Regeni, la Camera dice sì all’inchiesta parlamentare
Alla Cameradei deputati, ieri, erano presenti la metà dei parlamentari, ma non hanno avuto dubbi: la commissione di inchiesta che avrà gli stessi poteri della magistratura per il caso di Giulio Regeni è stata varata quasi all’unanimità, con la sola astensione di Forza Italia per la bocciatura di un emendamento. Il provvedimento arriva dopo tre anni dal ritrovamento del ricercatore italiano in Egitto, torturato e ucciso. Il presidente della Camera Roberto Fico ha commentato: “Questo è un messaggio a chi pensa che lo Stato italiano, il Parlamento, si sia dimenticato di Giulio”. Adesso la Commissione dovrà “raccogliere tutti gli elementi utili per l’identificazione dei responsabili della morte di Giulio Regeni nonché delle circostanze del suo assassinio”. L’inchiesta dovrà concludersi entro 12 mesi con una relazione, ma l’organismo potrà riferire alla Camera “anche nel corso dei propri lavori, ove ne ravvisi l’opportunità”. Grande la gioia soprattutto del M5S e di LeU, che avevano inizialmente proposto l’istituzione della commissione d’inchiesta. Fico ha concluso: “Sono tre anni che ci sono solo le parole. Io le parole non le ascolto neanche più, voglio i fatti”.
Alle Europee il Carroccio rimane sempre secessionista
Matteo Salvini ha fatto fuori Umberto Bossi dalla Lega, ma paradossalmente ha ancora bisogno di lui. E infatti alle elezioni europee, accanto al simbolo Lega Salvini premier (riscontrabile sul sito del ministero dell’Interno) si trovano due titolari e due statuti depositati. I due titolari, referenti a norma di legge del simbolo depositato, sono lo stesso Salvini e il tesoriere della Lega, Giulio Centemero (nella foto). Ma mentre quest’ultimo ha depositato, sempre a norma di legge, lo statuto della Lega per Salvini premier, il segretario e leader tutto-social è titolare di un altro statuto, quello della Lega Nord per l’indipendenza della Padania. La vecchia Lega, insomma, quella che, come recita l’articolo 14 dello Statuto ha Umberto Bossi “presidente federale a vita” nonché “Padre fondatore”.

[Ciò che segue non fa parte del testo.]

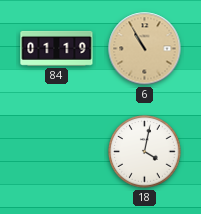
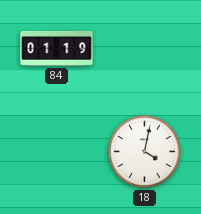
6: 10:55 -> none
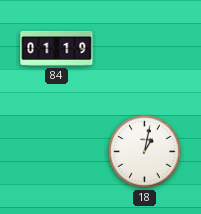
18: 4:02 -> 1:02
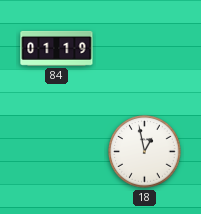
18: 1:02 -> 12:58
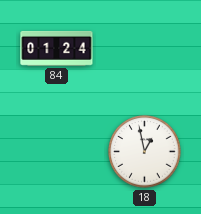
84: 01:19 -> 01:24
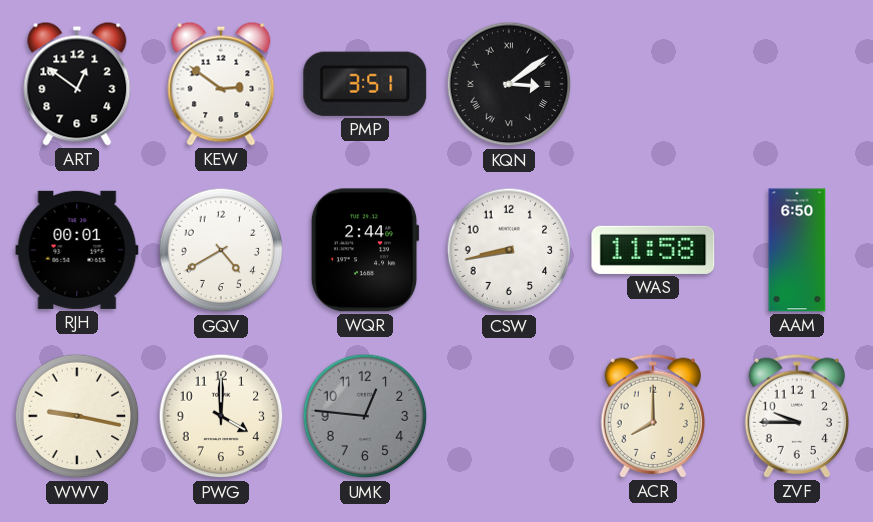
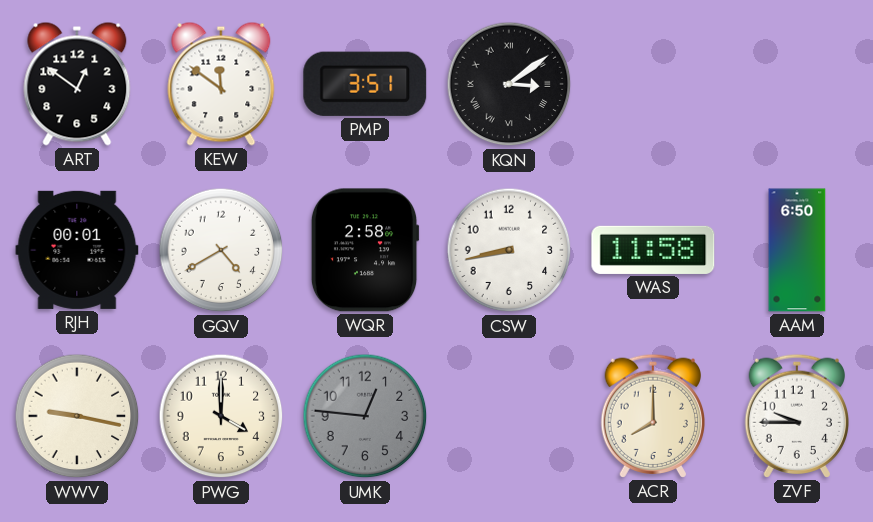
KEW: 2:51 -> 11:51
WQR: 2:44 -> 2:58
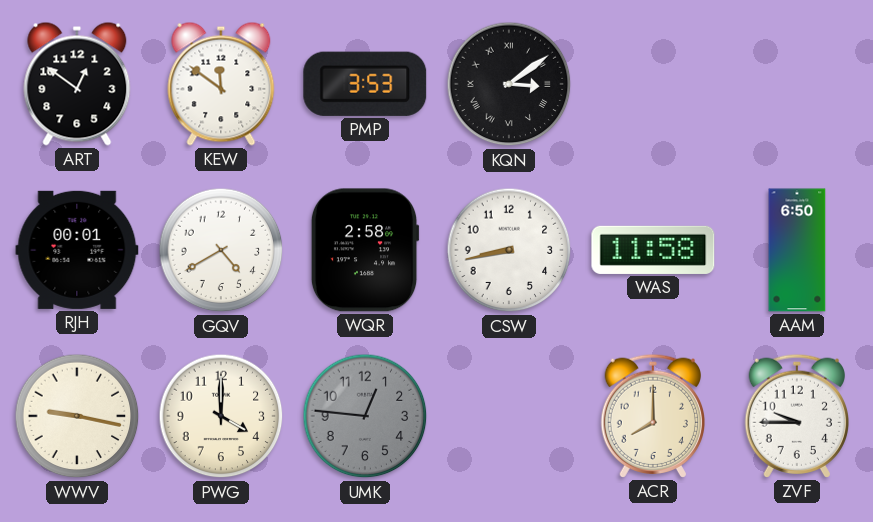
PMP: 3:51 -> 3:53
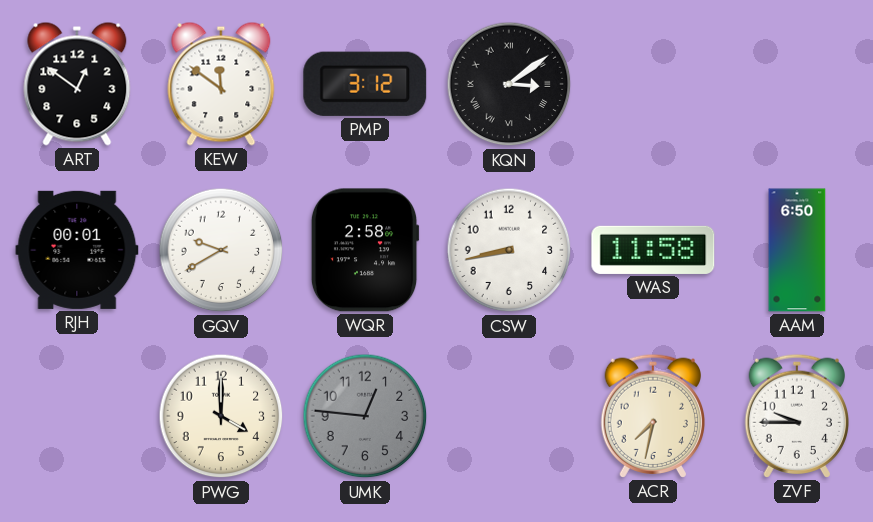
PMP: 3:53 -> 3:12
GQV: 4:40 -> 9:40
WWV: 9:17 -> none
ACR: 8:00 -> 7:32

La divisione delle due “leghe” era stata deliberata per liberarsi del fardello dei 49 milioni di euro di contributi pubblici mai rendicontati e che sono valsi la condanna in appello di Umberto Bossi a 1 anno e 10 mesi, quella dell’ex tesoriere Francesco Belsito a 3 anni e 9 mesi oltre alla confisca dei 49 milioni di euro che costringono la Lega a una restituzione che è spalmata in 76 anni.

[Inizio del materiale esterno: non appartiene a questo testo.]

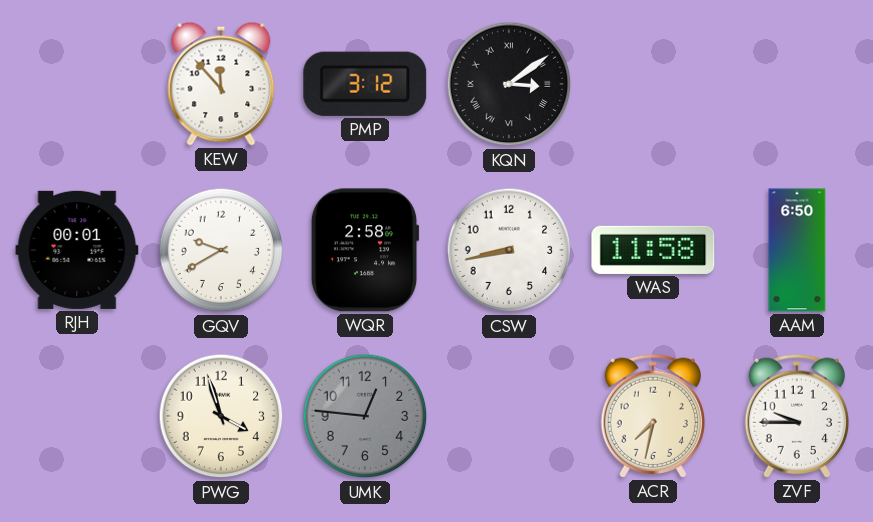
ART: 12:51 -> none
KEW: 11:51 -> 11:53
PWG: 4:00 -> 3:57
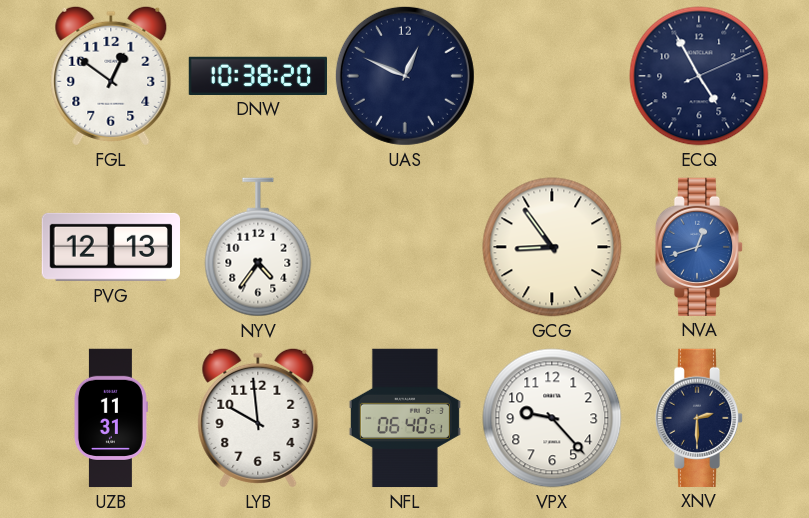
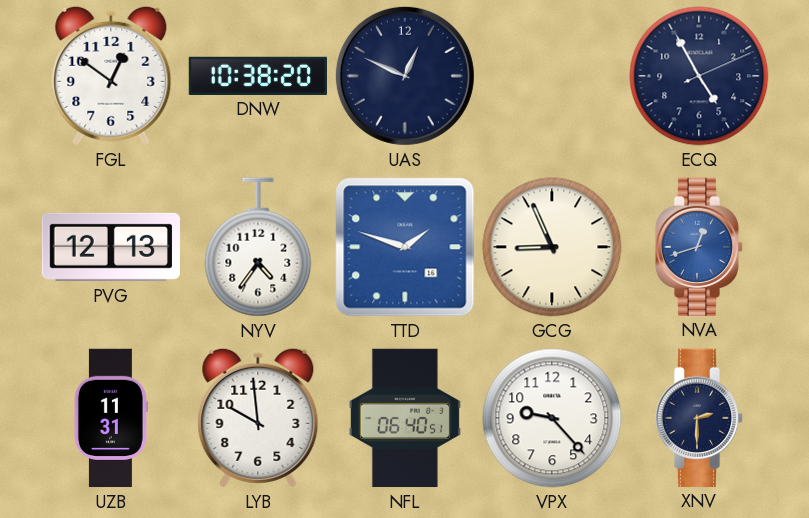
TTD: none -> 1:48
GCG: 8:54 -> 8:56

Per essere sicuro di non avere sorprese alle elezioni con la presenza di un altro simbolo, ma anche per poter utilizzare serenamente la parola Lega, Salvini ha dovuto presentare due statuti. In uno però si dice che “il movimento ha per finalità il conseguimento della dell’indipendenza della Padania” e il suo riconoscimento “internazionale quale Repubblica federale indipendente e sovrana”. Le finalità della Lega per Salvini premier, invece, sono “la trasformazione dello Stato italiano in un moderno stato federale”. “Abbiamo fatto quello che prevede la legge” fanno sapere dall’entourage salviniano. Resta però una Lega una e bina. Il vecchio e l’antico. Con poco spazio per l’antico.